▶ [TASK ITEM]
Leave every picture out, and print the full listing again exactly.

▶ [DATASET EXCERPTS]

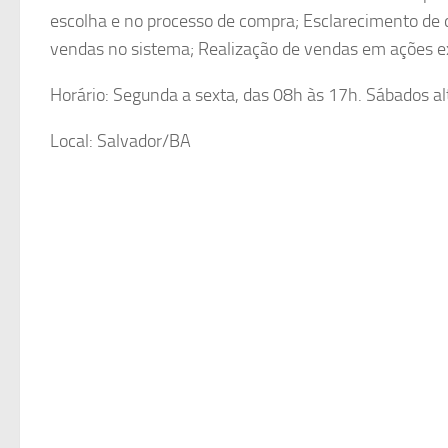
escolha e no processo de compra; Esclarecimento de 
vendas no sistema; Realização de vendas em ações e
Horário: Segunda a sexta, das 08h às 17h. Sábados al
Local: Salvador/BA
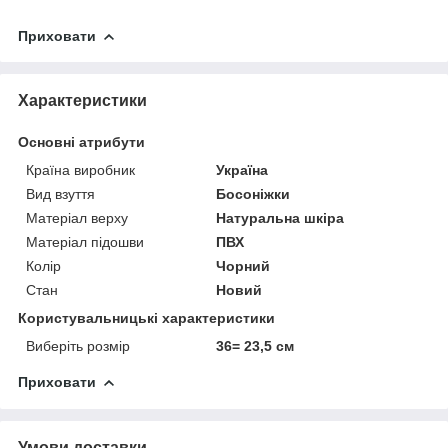
Приховати
Характеристики
Основні атрибути
Країна виробник
Україна
Вид взуття
Босоніжки
Матеріал верху
Натуральна шкіра
Матеріал підошви
ПВХ
Колір
Чорний
Стан
Новий
Користувальницькі характеристики
Виберіть розмір
36= 23,5 см
Приховати
Умови доставки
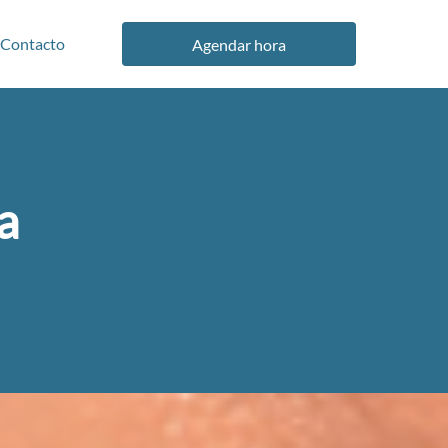
Contacto
Agendar hora
a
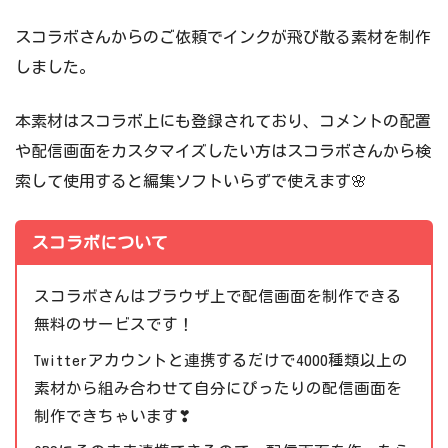
スコラボさんからのご依頼でインクが飛び散る素材を制作
しました。
本素材はスコラボ上にも登録されており、コメントの配置
や配信画面をカスタマイズしたい方はスコラボさんから検
索して使用すると編集ソフトいらずで使えます🌸
スコラボについて
スコラボさんはブラウザ上で配信画面を制作できる
無料のサービスです！
Twitterアカウントと連携するだけで4000種類以上の
素材から組み合わせて自分にぴったりの配信画面を
制作できちゃいます❣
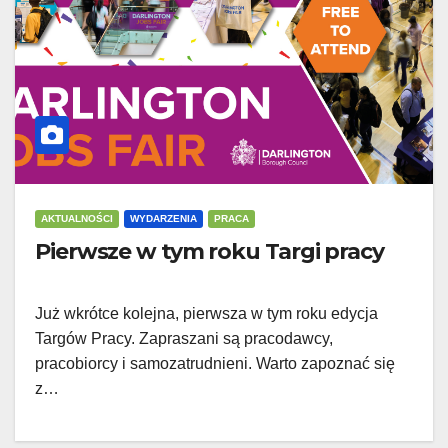
AKTUALNOŚCI
WYDARZENIA
PRACA
Pierwsze w tym roku Targi pracy
Już wkrótce kolejna, pierwsza w tym roku edycja
Targów Pracy. Zapraszani są pracodawcy,
pracobiorcy i samozatrudnieni. Warto zapoznać się
z…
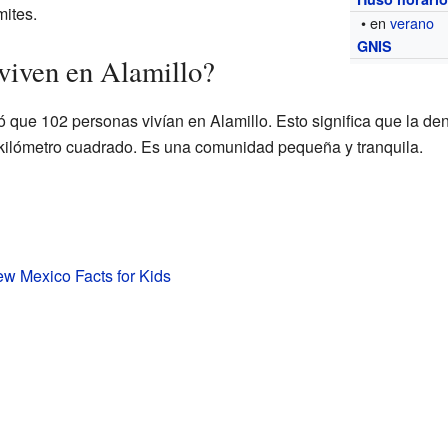
mites.
• en
verano
GNIS
viven en Alamillo?
ó que 102 personas vivían en Alamillo. Esto significa que la de
kilómetro cuadrado. Es una comunidad pequeña y tranquila.
ew Mexico Facts for Kids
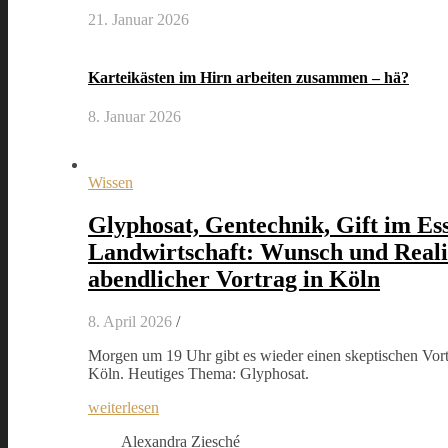
21. Januar 2026
Karteikästen im Hirn arbeiten zusammen – hä?
8. Januar 2026
Wissen
Glyphosat, Gentechnik, Gift im Es
Landwirtschaft: Wunsch und Reali
abendlicher Vortrag in Köln
8. April 2026
/
Morgen um 19 Uhr gibt es wieder einen skeptischen Vort
Köln. Heutiges Thema: Glyphosat.
weiterlesen
Alexandra Ziesché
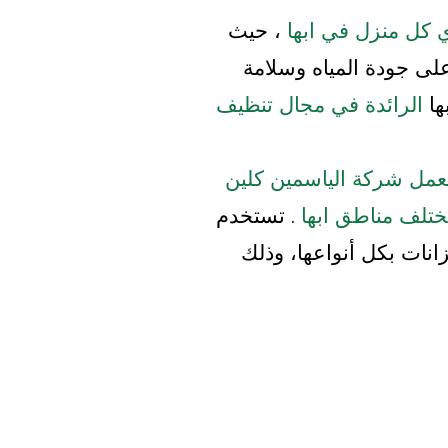
أي كل منزل في ابها
، حيث
لى جودة المياه وسلامة
ها
الرائدة في مجال تنظيف
تعمل شركة الياسمين كلين
ختلف مناطق ابها
. تستخدم
نات بكل أنواعها، وذلك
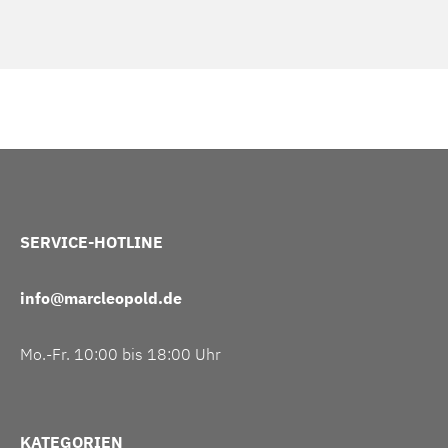
SERVICE-HOTLINE
info@marcleopold.de
Mo.-Fr. 10:00 bis 18:00 Uhr
KATEGORIEN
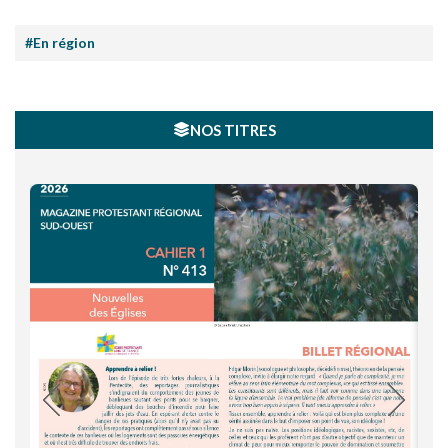
#En région
NOS TITRES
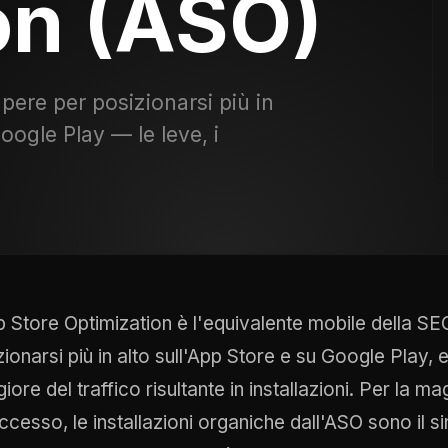
on (ASO)
pere per posizionarsi più in
oogle Play — le leve, i
p Store Optimization è l'equivalente mobile della SEO
ionarsi più in alto sull'App Store e su Google Play, 
ore del traffico risultante in installazioni. Per la 
uccesso, le installazioni organiche dall'ASO sono il s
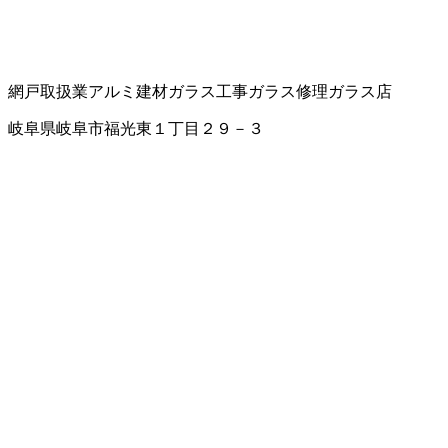
網戸取扱業
アルミ建材
ガラス工事
ガラス修理
ガラス店
岐阜県岐阜市福光東１丁目２９－３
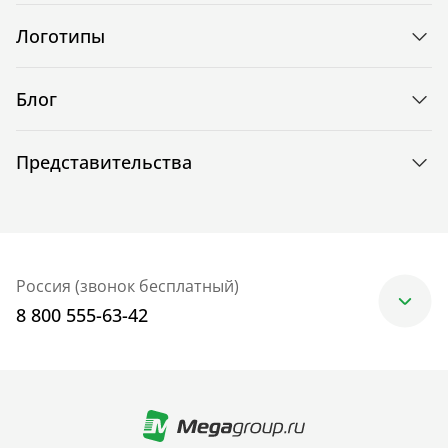
Логотипы
Блог
Представительства
Россия (звонок бесплатный)
8 800 555-63-42
Москва
+7 (499) 705-30-10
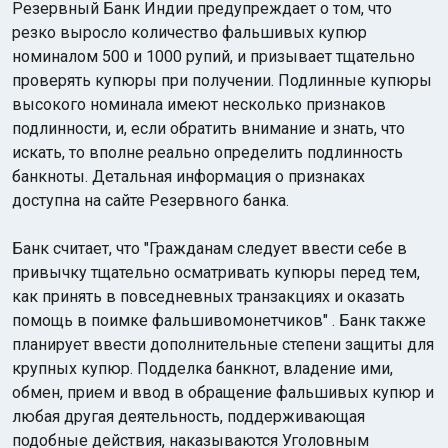
Резервный Банк Индии предупреждает о том, что
резко выросло количество фальшивых купюр
номиналом 500 и 1000 рупий, и призывает тщательно
проверять купюры при получении. Подлинные купюры
высокого номинала имеют несколько признаков
подлинности, и, если обратить внимание и знать, что
искать, то вполне реально определить подлинность
Индийский океан
банкноты. Детальная информация о признаках
доступна на сайте Резервного банка.
Банк считает, что "Гражданам следует ввести себе в
привычку тщательно осматривать купюры перед тем,
как принять в повседневных транзакциях и оказать
помощь в поимке фальшивомонетчиков" . Банк также
планирует ввести дополнительные степени защиты для
крупных купюр. Подделка банкнот, владение ими,
обмен, прием и ввод в обращение фальшивых купюр и
любая другая деятельность, поддерживающая
подобные действия, наказываются Уголовным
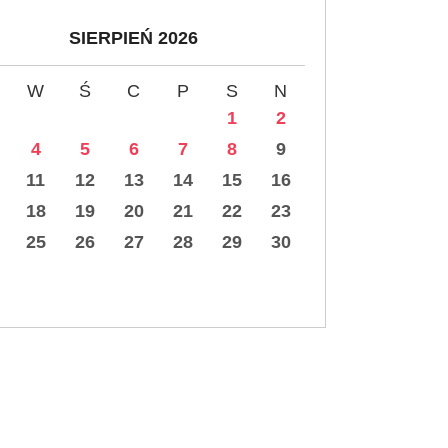
SIERPIEŃ 2026
W
Ś
C
P
S
N
1
2
4
5
6
7
8
9
11
12
13
14
15
16
18
19
20
21
22
23
25
26
27
28
29
30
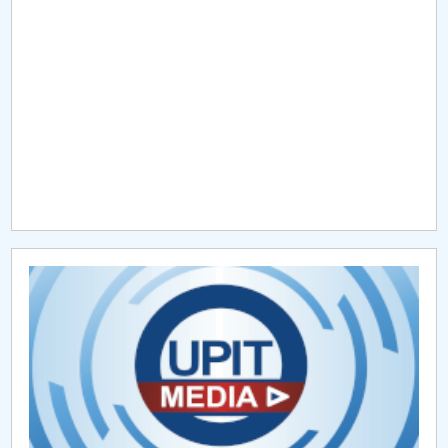
Raportul Conducerii Centrului Universitar Pitești
privind implementarea Planului Operațional 2020-
2024
Parteneri CUP
Centrul de Consiliere și Orientare în Carieră
Chestionar angajabilitate ALUMNI – UPB
CAR2026
MENIU CANTINA
Propuneri casări bunuri
BURSE STUDENTI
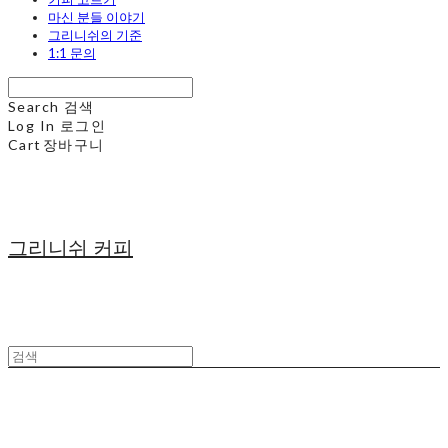
마신 분들 이야기
그리니쉬의 기준
1:1 문의
Search
검색
Log In
로그인
Cart
장바구니
그리니쉬 커피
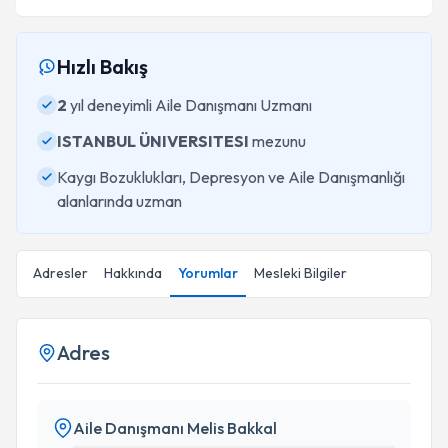
Hızlı Bakış
2
yıl deneyimli Aile Danışmanı Uzmanı
ISTANBUL ÜNIVERSITESI
mezunu
Kaygı Bozuklukları, Depresyon ve Aile Danışmanlığı
alanlarında uzman
Adresler
Hakkında
Yorumlar
Mesleki Bilgiler
Adres
Aile Danışmanı Melis Bakkal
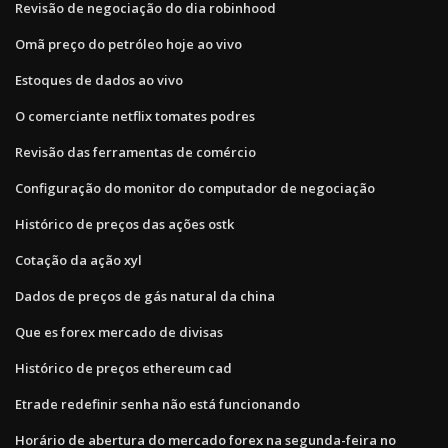
Revisão de negociação do dia robinhood
Omã preço do petróleo hoje ao vivo
Estoques de dados ao vivo
O comerciante netflix tomates podres
Revisão das ferramentas de comércio
Configuração do monitor do computador de negociação
Histórico de preços das ações ostk
Cotação da ação xyl
Dados de preços de gás natural da china
Que es forex mercado de divisas
Histórico de preços ethereum cad
Etrade redefinir senha não está funcionando
Horário de abertura do mercado forex na segunda-feira no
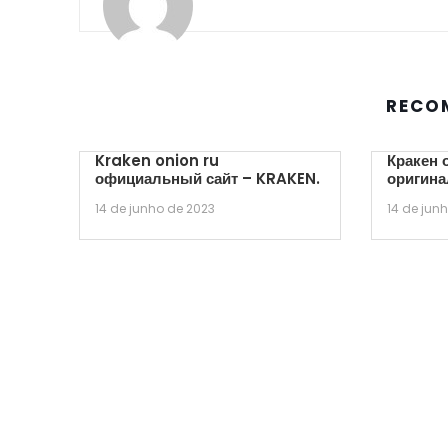
RECO
Kraken onion ru
Кракен 
официальный сайт – KRAKEN.
оригина
14 de junho de 2023
14 de jun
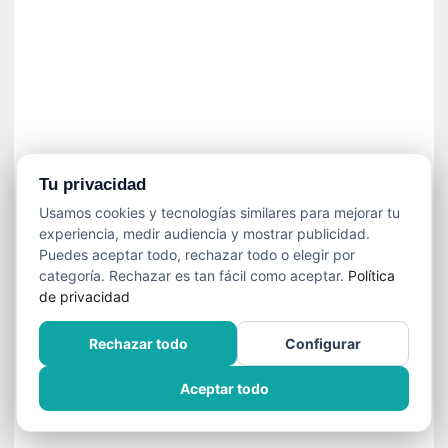
»
:
L
a
m
e
m
o
r
Tu privacidad
i
Usamos cookies y tecnologías similares para mejorar tu
a
experiencia, medir audiencia y mostrar publicidad.
d
Puedes aceptar todo, rechazar todo o elegir por
e
categoría. Rechazar es tan fácil como aceptar.
Política
l
de privacidad
o
s
Rechazar todo
Configurar
c
u
Aceptar todo
e
r
p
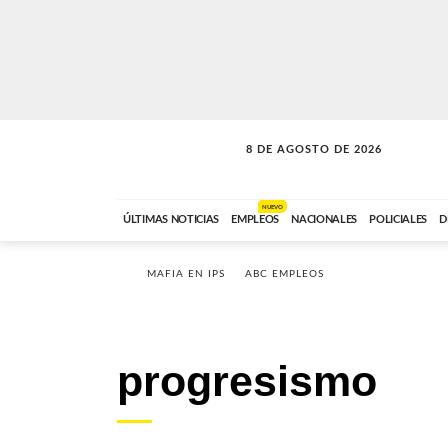
8 DE AGOSTO DE 2026
SOLO MÚSICA
ABC FM
12:00 A 23:59
NUEVO
ÚLTIMAS NOTICIAS
EMPLEOS
NACIONALES
POLICIALES
D
MAFIA EN IPS
ABC EMPLEOS
progresismo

▶ [ANSWER FOR THIS EXERCISE]
escolha e no processo de compra; Esclarecimento de 
vendas no sistema; Realização de vendas em ações e
Horário: Segunda a sexta, das 08h às 17h. Sábados al
Local: Salvador/BA
Приховати
Характеристики
Основні атрибути
Країна виробник
Україна
Вид взуття
Босоніжки
Матеріал верху
Натуральна шкіра
Матеріал підошви
ПВХ
Колір
Чорний
Стан
Новий
Користувальницькі характеристики
Виберіть розмір
36= 23,5 см
Приховати
Умови доставки
Contacto
Agendar hora
a
スコラボさんからのご依頼でインクが飛び散る素材を制作
しました。
本素材はスコラボ上にも登録されており、コメントの配置
や配信画面をカスタマイズしたい方はスコラボさんから検
索して使用すると編集ソフトいらずで使えます🌸
スコラボについて
スコラボさんはブラウザ上で配信画面を制作できる
無料のサービスです！
Twitterアカウントと連携するだけで4000種類以上の
素材から組み合わせて自分にぴったりの配信画面を
制作できちゃいます❣
AKTUALNOŚCI
WYDARZENIA
PRACA
Pierwsze w tym roku Targi pracy
Już wkrótce kolejna, pierwsza w tym roku edycja
Targów Pracy. Zapraszani są pracodawcy,
pracobiorcy i samozatrudnieni. Warto zapoznać się
z…
mites.
• en
verano
GNIS
viven en Alamillo?
ó que 102 personas vivían en Alamillo. Esto significa que la de
kilómetro cuadrado. Es una comunidad pequeña y tranquila.
ew Mexico Facts for Kids
21. Januar 2026
Karteikästen im Hirn arbeiten zusammen – hä?
8. Januar 2026
Wissen
Glyphosat, Gentechnik, Gift im Es
Landwirtschaft: Wunsch und Reali
abendlicher Vortrag in Köln
8. April 2026
/
Morgen um 19 Uhr gibt es wieder einen skeptischen Vort
Köln. Heutiges Thema: Glyphosat.
weiterlesen
Alexandra Ziesché
أي كل منزل في ابها
، حيث
لى جودة المياه وسلامة
ها
الرائدة في مجال تنظيف
تعمل شركة الياسمين كلين
ختلف مناطق ابها
. تستخدم
نات بكل أنواعها، وذلك
SERVICE-HOTLINE
info@marcleopold.de
Mo.-Fr. 10:00 bis 18:00 Uhr
KATEGORIEN
#En région
NOS TITRES
on (ASO)
pere per posizionarsi più in
oogle Play — le leve, i
p Store Optimization è l'equivalente mobile della SEO
ionarsi più in alto sull'App Store e su Google Play, 
ore del traffico risultante in installazioni. Per la 
uccesso, le installazioni organiche dall'ASO sono il s
網戸取扱業
アルミ建材
ガラス工事
ガラス修理
ガラス店
岐阜県岐阜市福光東１丁目２９－３
Логотипы
Блог
Представительства
Россия (звонок бесплатный)
8 800 555-63-42
Москва
+7 (499) 705-30-10
Резервный Банк Индии предупреждает о том, что
резко выросло количество фальшивых купюр
номиналом 500 и 1000 рупий, и призывает тщательно
проверять купюры при получении. Подлинные купюры
высокого номинала имеют несколько признаков
подлинности, и, если обратить внимание и знать, что
искать, то вполне реально определить подлинность
Индийский океан
банкноты. Детальная информация о признаках
доступна на сайте Резервного банка.
Банк считает, что "Гражданам следует ввести себе в
привычку тщательно осматривать купюры перед тем,
как принять в повседневных транзакциях и оказать
помощь в поимке фальшивомонетчиков" . Банк также
планирует ввести дополнительные степени защиты для
крупных купюр. Подделка банкнот, владение ими,
обмен, прием и ввод в обращение фальшивых купюр и
любая другая деятельность, поддерживающая
подобные действия, наказываются Уголовным
SIERPIEŃ 2026
W
Ś
C
P
S
N
1
2
4
5
6
7
8
9
11
12
13
14
15
16
18
19
20
21
22
23
25
26
27
28
29
30
Raportul Conducerii Centrului Universitar Pitești
privind implementarea Planului Operațional 2020-
2024
Parteneri CUP
Centrul de Consiliere și Orientare în Carieră
Chestionar angajabilitate ALUMNI – UPB
CAR2026
MENIU CANTINA
Propuneri casări bunuri
BURSE STUDENTI
마신 분들 이야기
그리니쉬의 기준
1:1 문의
Search
검색
Log In
로그인
Cart
장바구니
그리니쉬 커피
Hızlı Bakış
2
yıl deneyimli Aile Danışmanı Uzmanı
ISTANBUL ÜNIVERSITESI
mezunu
Kaygı Bozuklukları, Depresyon ve Aile Danışmanlığı
alanlarında uzman
Adresler
Hakkında
Yorumlar
Mesleki Bilgiler
Adres
Aile Danışmanı Melis Bakkal
Revisão de negociação do dia robinhood
Omã preço do petróleo hoje ao vivo
Estoques de dados ao vivo
O comerciante netflix tomates podres
Revisão das ferramentas de comércio
Configuração do monitor do computador de negociação
Histórico de preços das ações ostk
Cotação da ação xyl
Dados de preços de gás natural da china
Que es forex mercado de divisas
Histórico de preços ethereum cad
Etrade redefinir senha não está funcionando
Horário de abertura do mercado forex na segunda-feira no
RECO
Kraken onion ru
Кракен 
официальный сайт – KRAKEN.
оригина
14 de junho de 2023
14 de jun
»
:
L
a
m
e
m
o
r
Tu privacidad
i
Usamos cookies y tecnologías similares para mejorar tu
a
experiencia, medir audiencia y mostrar publicidad.
d
Puedes aceptar todo, rechazar todo o elegir por
e
categoría. Rechazar es tan fácil como aceptar.
Política
l
de privacidad
o
s
Rechazar todo
Configurar
c
u
Aceptar todo
e
r
p
8 DE AGOSTO DE 2026
SOLO MÚSICA
ABC FM
12:00 A 23:59
NUEVO
ÚLTIMAS NOTICIAS
EMPLEOS
NACIONALES
POLICIALES
D
MAFIA EN IPS
ABC EMPLEOS
progresismo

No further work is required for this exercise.